According to an arcane superstition pre-dating the Enlightenment, I can be a bitch at times. We all can, now and then, but my predisposition was determined by the position of our sun in relation to a specific arrangement of celestial bodies a few hundred light years away, at the time of my birth. If, like me, you came bellowing into this world in late October or most of November, you’re the bearer of grudges and have an almighty sting in your tail. You can’t help it, you’re a Scorpio.
Our relationship with the night skies may have started with astrology — that tottering, nappy-bummed imp that was the early observing human — but since Galileo and Newton we’ve graduated to a more mature relationship with the heavens.
We know now that the Earth isn’t the centre of the universe. We understand how bodies tug on one another in space and we’ve conceived of distances so vast that we need “light years” to describe them. With all this new fangled knowledge you’d have thought we could do away with that quaint form of divination, astrology. But we haven’t.
Superstitions like these cling to the cavernous recesses of our consciousness with the stubbornness of a graffiti tag on an urban wall. Regardless of our tribe (we all come from one, in the end), most of us have some wacky idea or other: whether it’s refusing to fly on the 13th, tossing salt over our shoulder when we spill some, refusing to walk under a ladder, putting our beds up on bricks, shutting our women away while they’re menstruating, avoiding black cats, blaming lightning on witches or ill fortune on a curse.
Not easily dislodged, these ideas probably grew out of our floundering reach for explanation in an unpredictable world where disease and pestilence could blindside us.
In the mid-1500s Earth was gripped by a cold spell known today as the Little Ice Age. It was an entirely natural swing, but it devastated Europe. Without the reasoned observations of science to explain the creeping glaciers, which spilled down the flanks of the Swiss Alps and threatened to engulf entire villages, locals took the only explanation within their grasp: devils, it had to be devils.
A huddle of Jesuits was set upon one glacier — which was advancing by more than 120m a day, according to archaeologist Brian Fagan — and told to exorcise the damn thing of its evil.
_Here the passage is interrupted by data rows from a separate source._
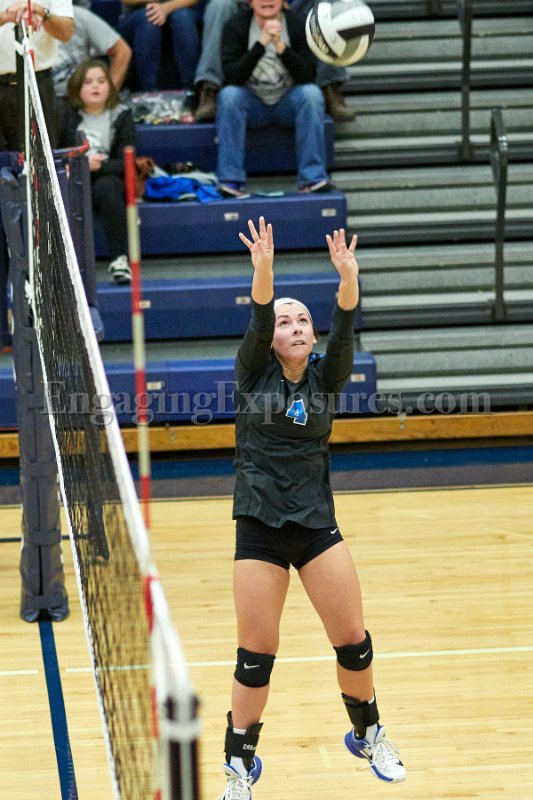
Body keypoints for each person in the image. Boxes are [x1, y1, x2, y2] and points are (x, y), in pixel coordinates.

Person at [216, 216, 406, 799]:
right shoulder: (252, 373)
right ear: (270, 339)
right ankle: (239, 766)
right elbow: (258, 314)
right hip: (259, 529)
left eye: (302, 320)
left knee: (354, 641)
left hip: (317, 525)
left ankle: (367, 733)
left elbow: (344, 328)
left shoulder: (326, 377)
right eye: (285, 321)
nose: (295, 326)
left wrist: (348, 277)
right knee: (256, 657)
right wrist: (265, 271)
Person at [216, 0, 332, 198]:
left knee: (311, 94)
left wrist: (280, 46)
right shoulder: (235, 25)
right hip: (253, 104)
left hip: (287, 103)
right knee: (229, 96)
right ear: (250, 2)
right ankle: (230, 179)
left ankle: (311, 178)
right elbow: (232, 77)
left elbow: (308, 75)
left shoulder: (298, 24)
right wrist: (260, 44)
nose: (267, 1)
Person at [193, 0, 354, 122]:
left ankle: (329, 86)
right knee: (219, 5)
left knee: (325, 5)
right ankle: (210, 88)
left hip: (293, 5)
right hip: (249, 4)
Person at [58, 59, 134, 283]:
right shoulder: (66, 115)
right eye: (88, 82)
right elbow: (57, 154)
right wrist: (78, 163)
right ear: (77, 87)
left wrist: (100, 165)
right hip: (74, 178)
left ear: (110, 85)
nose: (95, 86)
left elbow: (127, 162)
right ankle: (64, 264)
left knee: (109, 186)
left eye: (101, 81)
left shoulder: (122, 115)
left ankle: (120, 260)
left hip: (107, 179)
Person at [0, 0, 74, 150]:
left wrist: (41, 12)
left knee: (40, 158)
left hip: (37, 83)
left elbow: (66, 33)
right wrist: (7, 17)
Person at [118, 0, 205, 96]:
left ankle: (193, 91)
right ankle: (148, 92)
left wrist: (166, 7)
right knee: (149, 18)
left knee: (182, 18)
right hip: (136, 18)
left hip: (180, 11)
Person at [53, 6, 132, 97]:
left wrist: (109, 97)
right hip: (46, 99)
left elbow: (122, 51)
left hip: (82, 97)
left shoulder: (77, 16)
In 1562 a hailstorm thundered across central Europe, killing animals, shredding crops, whipping roofs off buildings and plucking windows from their hinges. The storm arrived in a pre-Enlightenment climate where ill fortune, bad weather, pestilence or crop loss were easily explained: witchcraft. In Germany’s Weisensteig territory, where witch fever peaked, 63 women were burned for their part in conjuring up that storm.
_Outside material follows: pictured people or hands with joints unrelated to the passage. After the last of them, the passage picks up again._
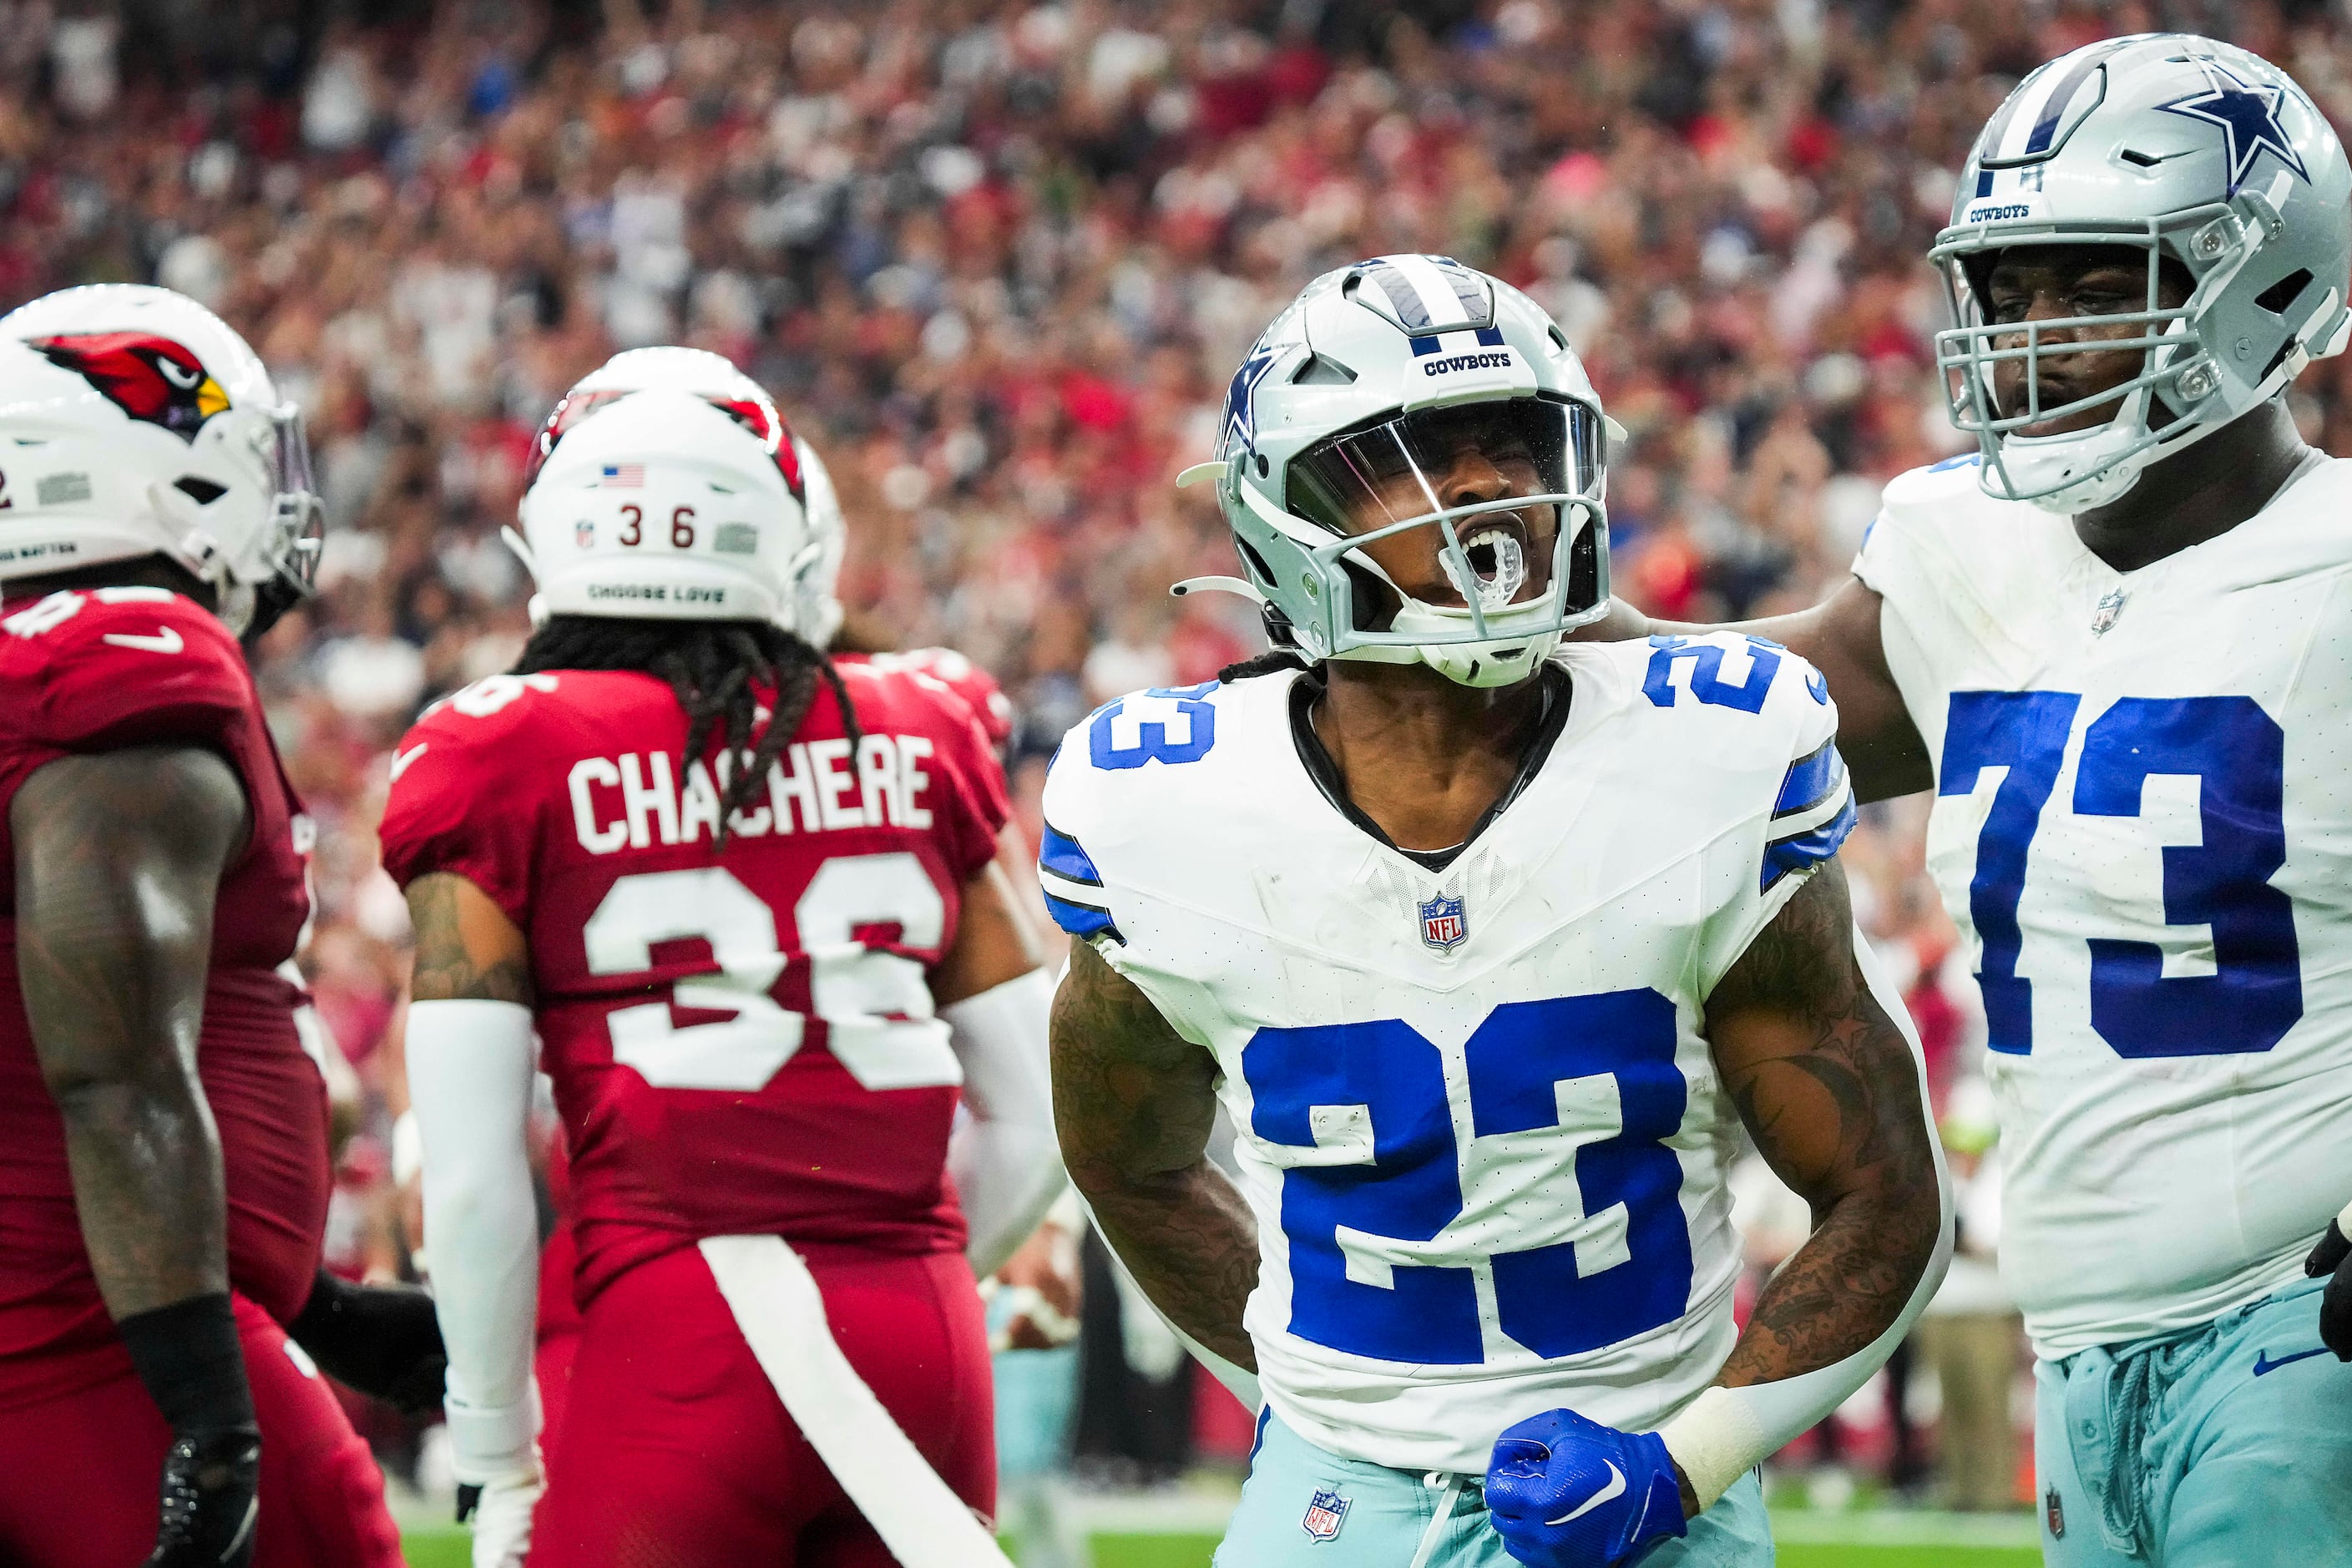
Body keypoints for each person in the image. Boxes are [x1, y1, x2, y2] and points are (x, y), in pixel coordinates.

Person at [1044, 253, 1951, 1568]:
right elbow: (1128, 1157)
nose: (1481, 488)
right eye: (1408, 454)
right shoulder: (1168, 808)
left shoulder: (1703, 752)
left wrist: (1679, 1464)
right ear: (1281, 510)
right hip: (1335, 1502)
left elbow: (1884, 1198)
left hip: (1653, 1483)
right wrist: (1306, 1410)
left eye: (1514, 444)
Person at [1583, 35, 2352, 1565]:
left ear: (2264, 283)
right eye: (2012, 286)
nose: (2036, 332)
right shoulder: (1959, 547)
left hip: (2300, 1336)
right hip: (2078, 1348)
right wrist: (1511, 614)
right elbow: (1742, 701)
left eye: (2094, 280)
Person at [382, 384, 1065, 1567]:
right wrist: (928, 1259)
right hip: (923, 1333)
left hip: (678, 1338)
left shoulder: (498, 749)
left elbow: (476, 1178)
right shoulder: (913, 719)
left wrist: (494, 1451)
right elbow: (1045, 1103)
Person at [0, 284, 426, 1565]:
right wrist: (207, 1408)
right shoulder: (117, 654)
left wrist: (320, 1302)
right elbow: (111, 1065)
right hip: (86, 1346)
Something interesting is afoot these days. Since the sky turned dark over Manhattan on 9/11 there’s been an upswell from the atheist and “sceptical” communities, calling for reason and rationality in what astronomer Carl Sagan called our “demon-haunted world”.
A little quaint superstition hardly leads to terrorism, but people have still been hurt by it.
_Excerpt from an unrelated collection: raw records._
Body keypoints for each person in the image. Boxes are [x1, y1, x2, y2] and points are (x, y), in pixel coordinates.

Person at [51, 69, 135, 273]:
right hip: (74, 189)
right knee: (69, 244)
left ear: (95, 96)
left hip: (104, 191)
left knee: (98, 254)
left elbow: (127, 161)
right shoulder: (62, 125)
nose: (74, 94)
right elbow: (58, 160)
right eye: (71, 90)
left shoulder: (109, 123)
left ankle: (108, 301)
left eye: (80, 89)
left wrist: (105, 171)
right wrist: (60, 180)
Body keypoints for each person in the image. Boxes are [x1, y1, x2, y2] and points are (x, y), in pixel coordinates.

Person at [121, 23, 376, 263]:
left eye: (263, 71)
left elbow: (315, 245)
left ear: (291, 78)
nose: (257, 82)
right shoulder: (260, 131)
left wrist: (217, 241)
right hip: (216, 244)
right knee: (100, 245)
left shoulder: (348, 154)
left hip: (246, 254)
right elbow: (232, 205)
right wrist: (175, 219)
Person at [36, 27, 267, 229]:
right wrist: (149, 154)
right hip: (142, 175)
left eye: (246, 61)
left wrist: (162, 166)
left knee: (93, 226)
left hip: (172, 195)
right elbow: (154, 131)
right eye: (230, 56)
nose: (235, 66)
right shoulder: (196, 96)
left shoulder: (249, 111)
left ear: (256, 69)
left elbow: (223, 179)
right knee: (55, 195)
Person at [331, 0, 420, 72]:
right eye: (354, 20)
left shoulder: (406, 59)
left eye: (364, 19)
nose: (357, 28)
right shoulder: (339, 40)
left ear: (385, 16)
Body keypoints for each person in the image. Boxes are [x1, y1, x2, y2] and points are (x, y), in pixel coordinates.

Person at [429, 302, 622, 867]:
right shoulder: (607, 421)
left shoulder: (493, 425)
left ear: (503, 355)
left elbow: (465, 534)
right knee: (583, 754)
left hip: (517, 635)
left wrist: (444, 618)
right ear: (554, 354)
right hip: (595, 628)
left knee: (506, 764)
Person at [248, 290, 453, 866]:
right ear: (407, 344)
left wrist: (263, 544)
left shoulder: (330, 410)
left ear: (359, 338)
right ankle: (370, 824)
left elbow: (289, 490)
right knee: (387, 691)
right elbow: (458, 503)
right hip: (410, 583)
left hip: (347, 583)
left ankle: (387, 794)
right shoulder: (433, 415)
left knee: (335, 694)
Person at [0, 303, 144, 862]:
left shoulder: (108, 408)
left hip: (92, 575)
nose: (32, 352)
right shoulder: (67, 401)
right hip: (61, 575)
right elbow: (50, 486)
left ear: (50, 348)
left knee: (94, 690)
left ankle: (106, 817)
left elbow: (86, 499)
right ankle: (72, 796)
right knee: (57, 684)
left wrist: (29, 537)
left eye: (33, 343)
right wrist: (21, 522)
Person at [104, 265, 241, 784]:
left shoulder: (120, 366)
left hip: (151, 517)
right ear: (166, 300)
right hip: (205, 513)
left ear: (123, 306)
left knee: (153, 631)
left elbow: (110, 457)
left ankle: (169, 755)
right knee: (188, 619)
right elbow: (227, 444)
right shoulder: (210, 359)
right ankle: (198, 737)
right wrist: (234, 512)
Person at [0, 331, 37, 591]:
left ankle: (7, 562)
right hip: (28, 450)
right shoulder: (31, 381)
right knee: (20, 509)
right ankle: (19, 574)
Kinshasa, Democratic Republic of Congo: 13 men threatened with lynching in April for supposedly using sorcery to steal or shrink other men’s penises. KwaZakhele, South Africa: a two-year-old stabbed 38 times for being an evil spirit. Oregon, United States: a 15-month-old baby dies after its fundamentalist Christian parents shun conventional medicine in favour of faith healing. New Delhi, India: a 50-year-old woman is tied up and beaten for using witchcraft to bring misfortune to her fellow villagers. China’s misplaced belief in the potency of rhino horn lays waste to Africa’s horny pachyderms.
Before the germ theory of disease, we blamed illness on demons and curses. Before meteorology, we blamed foul weather on witches or angry gods. Before astronomy, we looked to the heavens to reassure us about the future.
At some point astrology has to concede to astronomy; herbal treatments to the clinical trials demanded of modern medicine. Belief in goblins must give way to a world view that is informed by evidence and observation. But probably the most difficult thing about challenging entrenched beliefs is intuiting where the respect for another’s culture ends and a healthy critique of outmoded thinking starts.
Despite this, a magazine at my elbow insists that I should prepare myself for tears of joy this month and that where something may be ending for me, another is starting. Which is true, in a way, since I’m at a bit of a crossroads. But then it could have been true for the past three months too, or not at all — it all depends on how loosely I interpret events.